Smart tricks for vital vegetables

  • Sun boxes for vegetable seedlings

When you’re starting vegetables indoors near a normally sunny south-facing window but the early spring sun won’t cooperate, maximize the rays with aluminium foil-lined sun boxes. Cut out one side of a cardboard box and line the three inner ‘walls’ with foil. When you face the boxes towards the outside, sunlight will reflect back onto your vegetable seedlings. Plants will not only catch more sun, but their stems will grow straight rather than bending towards the light.

  •  Foiling cutworms

Before setting out a tomato seedling, wrap each stem with a 10 x 10-cm collar of foil, leaving it loose enough to allow the stem to grow as it expands. Plant the seedlings with 5cm foil above the soil and 5cm below so that the cutworms won’t be able to penetrate the shiny armour.

  •  Night-time warmers

If an unseasonably cold night has been predicted, get outdoors as early as you can and flank your vegetable plants with something that will absorb the heat of the sun all day and radiate it at night. That ‘something’ could be large, flat stones or terracotta tiles left over from your new floor. Another solution is to bend wire coat hangers into hoops, secure them over the plants and drape them with black plastic garbage bags for the night.

  • Secure trellis-grown melons with pantihose

If you grow your melons on a trellis, a sling made from a pair of old pantihose will keep the enlarging melons from falling to the ground. Cut off a leg of pantihose, slip it over a melon and tie each end of the pantihose to the trellis.

  •  Keep root vegetables straight

To prevent horseradish and special varieties of carrots and parsnips from forming forks or getting bent out of shape, which is usually A caused by stones, grow them in sections of PVC pipe placed vertically in the ground and filled with rich soil and humus. When you harvest the roots in autumn, you’ll be surprised at how straight and thick your vegetables have grown.

  •  Hang a bag of mothballs

Mothball-haters include rodents and insects, so consider putting some of these smelly balls into your vegetable garden. Caution: don’t let mothballs touch the soil or the toxic chemicals in them (usually naphthalene or dichlorobenzene) could contaminate it. If you think you can simply place mothballs on lids, tiles or other flat surfaces to keep them off the ground, think again. In no time at all, wind and garden invaders will knock them off. For safety’s sake, put a few mothballs in small mesh bags and hang them from a trellis.

  •  Grow onions through newspaper

Here’s a bit of headline news: one of the easiest ways to grow healthy onions is through newspaper mulch. Why? Because onion stalks cast a very slim shadow at best, letting in the sunlight that will sprout weed seeds. A block-out mat of newspapers will stop weeds short.

In early spring, wet the soil of the onion patch. Then spread three or four sections of newspaper over the area, hosing down each one. With one or two fingers, punch holes about 12-15cm apart through the wet mat and place an onion set or onion seedling within each. Firm moist soil around the sets or seedlings and cover the mat with shredded leaves and grass clippings. Weeds won’t survive as your onions grow and thrive.

  •  A tyre tower for potatoes

Increase your potato yield by growing potatoes in a stack of tyres. Fill a tyre with soil and plant two whole or halved seed potatoes about 5cm deep. Once the potatoes have sprouted around 15-25cm of foliage, place a second tyre on top of the first and fill with more soil, leaving 8-10cm of foliage exposed.

Repeat the process again and your three-tyre tower will triple your potato crop.

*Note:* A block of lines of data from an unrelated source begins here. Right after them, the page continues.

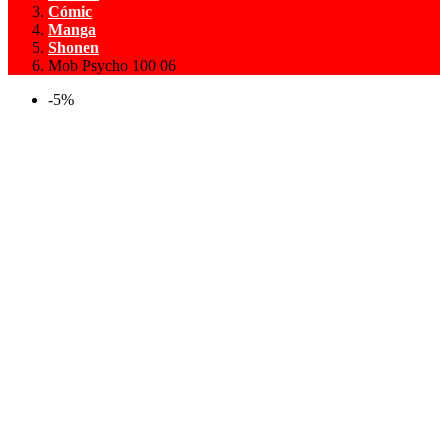
Cómic
Manga
Shonen
Mob Psycho 100 06
-5%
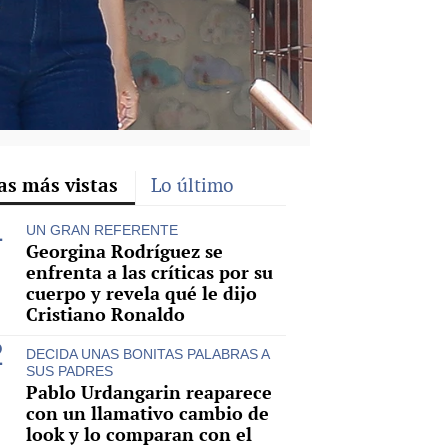
as más vistas
Lo último
UN GRAN REFERENTE
Georgina Rodríguez se
enfrenta a las críticas por su
cuerpo y revela qué le dijo
Cristiano Ronaldo
DECIDA UNAS BONITAS PALABRAS A
SUS PADRES
Pablo Urdangarin reaparece
con un llamativo cambio de
look y lo comparan con el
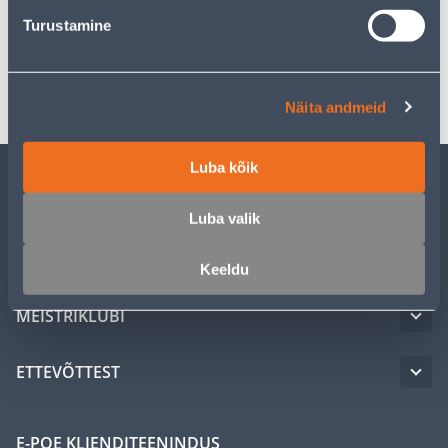
Spetsifikatsioon
Turustamine
Transport
Näita andmeid
Luba kõik
KLIENDITEENINDUS
Luba valik
TEENUSED
Keeldu
MEISTRIKLUBI
ETTEVÕTTEST
E-POE KLIENDITEENINDUS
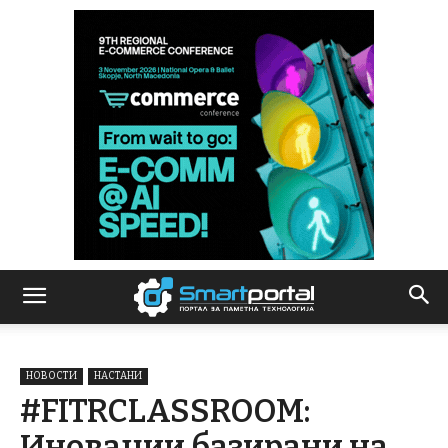
НОВОСТИ
НАСТАНИ
#FITRCLASSROOM:
Иновации базирани на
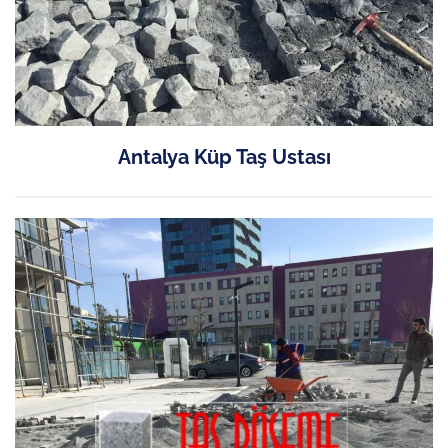
Antalya Küp Taş Ustası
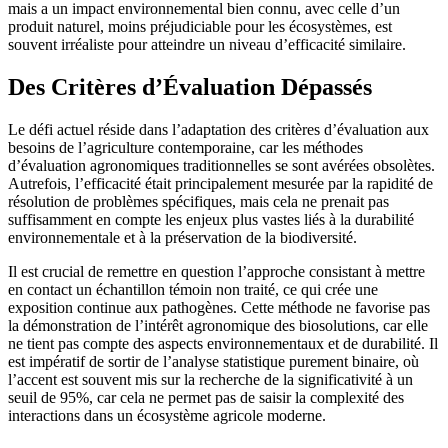
mais a un impact environnemental bien connu, avec celle d’un
produit naturel, moins préjudiciable pour les écosystèmes, est
souvent irréaliste pour atteindre un niveau d’efficacité similaire.
Des Critères d’Évaluation Dépassés
Le défi actuel réside dans l’adaptation des critères d’évaluation aux
besoins de l’agriculture contemporaine, car les méthodes
d’évaluation agronomiques traditionnelles se sont avérées obsolètes.
Autrefois, l’efficacité était principalement mesurée par la rapidité de
résolution de problèmes spécifiques, mais cela ne prenait pas
suffisamment en compte les enjeux plus vastes liés à la durabilité
environnementale et à la préservation de la biodiversité.
Il est crucial de remettre en question l’approche consistant à mettre
en contact un échantillon témoin non traité, ce qui crée une
exposition continue aux pathogènes. Cette méthode ne favorise pas
la démonstration de l’intérêt agronomique des biosolutions, car elle
ne tient pas compte des aspects environnementaux et de durabilité. Il
est impératif de sortir de l’analyse statistique purement binaire, où
l’accent est souvent mis sur la recherche de la significativité à un
seuil de 95%, car cela ne permet pas de saisir la complexité des
interactions dans un écosystème agricole moderne.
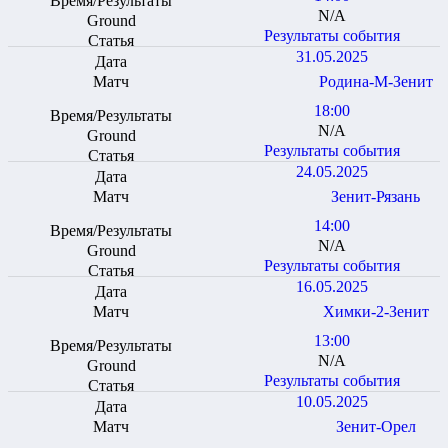
N/A
Результаты события
31.05.2025
Родина-М-Зенит
18:00
N/A
Результаты события
24.05.2025
Зенит-Рязань
14:00
N/A
Результаты события
16.05.2025
Химки-2-Зенит
13:00
N/A
Результаты события
10.05.2025
Зенит-Орел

Potatoes sprout on the underground stems — and the taller the stems, the greater the number of tasty tubers you will produce.

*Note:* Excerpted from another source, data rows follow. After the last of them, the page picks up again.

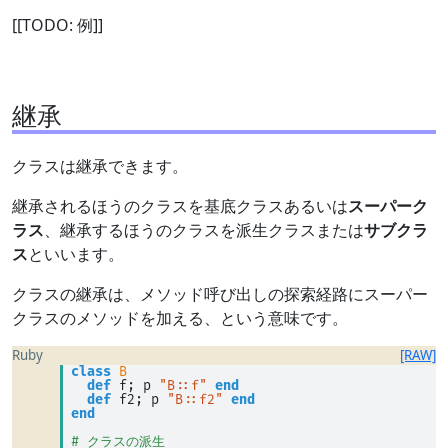
[[TODO: 例]]
継承
クラスは継承できます。
継承されるほうのクラスを基底クラスあるいは
スーパーク
ラス
、継承するほうのクラスを派生クラスまたは
サブクラ
ス
といいます。
クラスの継承は、メソッド呼び出しの探索経路にスーパー
クラスのメソッドを加える、という意味です。
Ruby
[RAW]
class
B
def
 f; p 
"B::f"
end
def
 f2; p 
"B::f2"
end
end
# クラスの派生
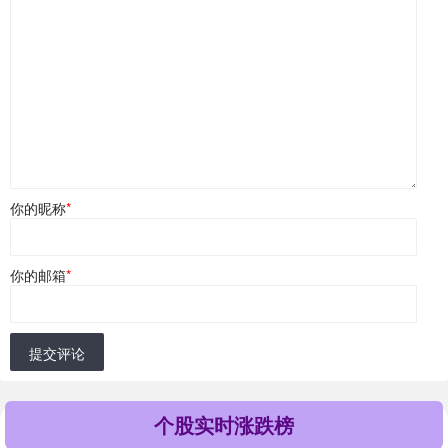
你的昵称
*
你的邮箱
*
提交评论
个股实时涨跌榜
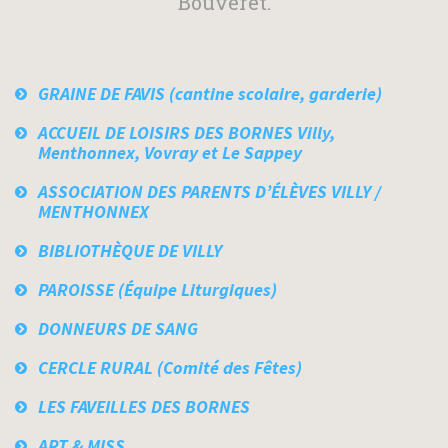
Bouveret.
GRAINE DE FAVIS (cantine scolaire, garderie)
ACCUEIL DE LOISIRS DES BORNES Villy,
Menthonnex, Vovray et Le Sappey
ASSOCIATION DES PARENTS D’ÉLÈVES VILLY /
MENTHONNEX
BIBLIOTHÈQUE DE VILLY
PAROISSE (Équipe Liturgiques)
DONNEURS DE SANG
CERCLE RURAL (Comité des Fêtes)
LES FAVEILLES DES BORNES
ART & MISS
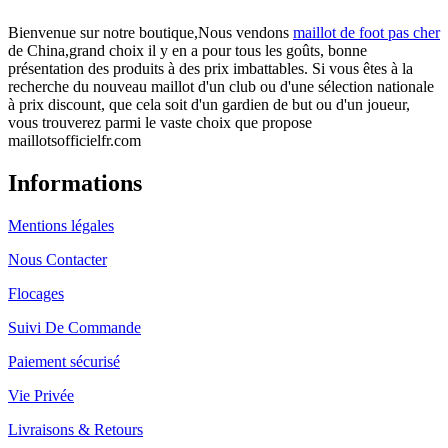
Bienvenue sur notre boutique,Nous vendons
maillot de foot pas cher
de China,grand choix il y en a pour tous les goûts, bonne
présentation des produits à des prix imbattables. Si vous êtes à la
recherche du nouveau maillot d'un club ou d'une sélection nationale
à prix discount, que cela soit d'un gardien de but ou d'un joueur,
vous trouverez parmi le vaste choix que propose
maillotsofficielfr.com
Informations
Mentions légales
Nous Contacter
Flocages
Suivi De Commande
Paiement sécurisé
Vie Privée
Livraisons & Retours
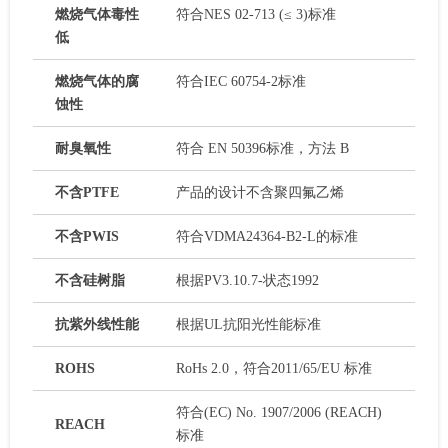
燃烧气体毒性
符合NES 02-713 (≤ 3)标准
低
燃烧气体的腐
符合IEC 60754-2标准
蚀性
耐臭氧性
符合 EN 50396标准，方法 B
不含PTFE
产品的设计不含聚四氟乙烯
不含PWIS
符合VDMA24364-B2-L的标准
不含硅树脂
根据PV3.10.7-状态1992
抗紫外线性能
根据UL抗阳光性能标准
ROHS
RoHs 2.0，符合2011/65/EU 标准
符合(EC) No. 1907/2006 (REACH)
REACH
标准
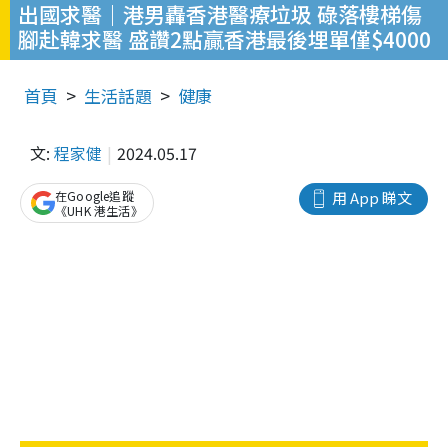
出國求醫｜港男轟香港醫療垃圾 碌落樓梯傷
腳赴韓求醫 盛讚2點贏香港最後埋單僅$4000
首頁
生活話題
健康
文:
程家健
2024.05.17
在Google追蹤
用 App 睇文
《UHK 港生活》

  •  Two sprays for pumpkins

Ward off fungal diseases in a pumpkin patch by spraying each pumpkin with a homemade mixture of 1 teaspoon bicarbonate of soda and ½ teaspoon vegetable oil stirred into 1 litre water.

Fungal diseases aside, some gardeners claim that they can enrich a pumpkin’s colour with a different spray: aerosol whipped cream, applied around the base of each plant every three weeks.

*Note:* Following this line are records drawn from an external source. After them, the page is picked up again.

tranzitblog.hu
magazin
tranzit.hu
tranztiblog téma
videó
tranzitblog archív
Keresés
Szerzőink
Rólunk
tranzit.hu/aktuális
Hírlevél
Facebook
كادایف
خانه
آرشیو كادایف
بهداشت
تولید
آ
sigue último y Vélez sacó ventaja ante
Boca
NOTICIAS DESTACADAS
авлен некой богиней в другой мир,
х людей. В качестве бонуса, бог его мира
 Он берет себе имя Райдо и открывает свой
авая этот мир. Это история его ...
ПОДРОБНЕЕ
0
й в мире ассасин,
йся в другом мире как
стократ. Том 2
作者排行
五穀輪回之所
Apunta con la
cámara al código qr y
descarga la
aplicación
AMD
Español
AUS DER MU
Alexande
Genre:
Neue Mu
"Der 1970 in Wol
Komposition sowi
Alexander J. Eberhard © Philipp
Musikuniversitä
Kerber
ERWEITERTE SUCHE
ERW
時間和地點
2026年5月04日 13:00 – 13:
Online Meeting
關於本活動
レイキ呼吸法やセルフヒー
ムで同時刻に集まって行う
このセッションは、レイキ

  •  Grow your own loofahs

The loofah gourd (Luffa cylindrica) is a purely practical choice for gardeners: it’s grown primarily for its dried pulp, which we know as the exfoliating beauty sponge of the same name. Simply plant and cultivate loofahs as directed on the seed packet — although in cooler climates with short growing seasons you’ll need to start the loofah gourd seeds indoors.

When a gourd lightens in weight and its skin begins to brown, peel it. Wet it thoroughly and squeeze out the seeds with both hands, then put the gourd on a rack to dry for two to four weeks or until hard. (Placing the gourds near a heating source will speed the process.) Use a sharp knife to slice the dried loofah crossways into rounds to make homegrown skin scrubbers that the whole family can use.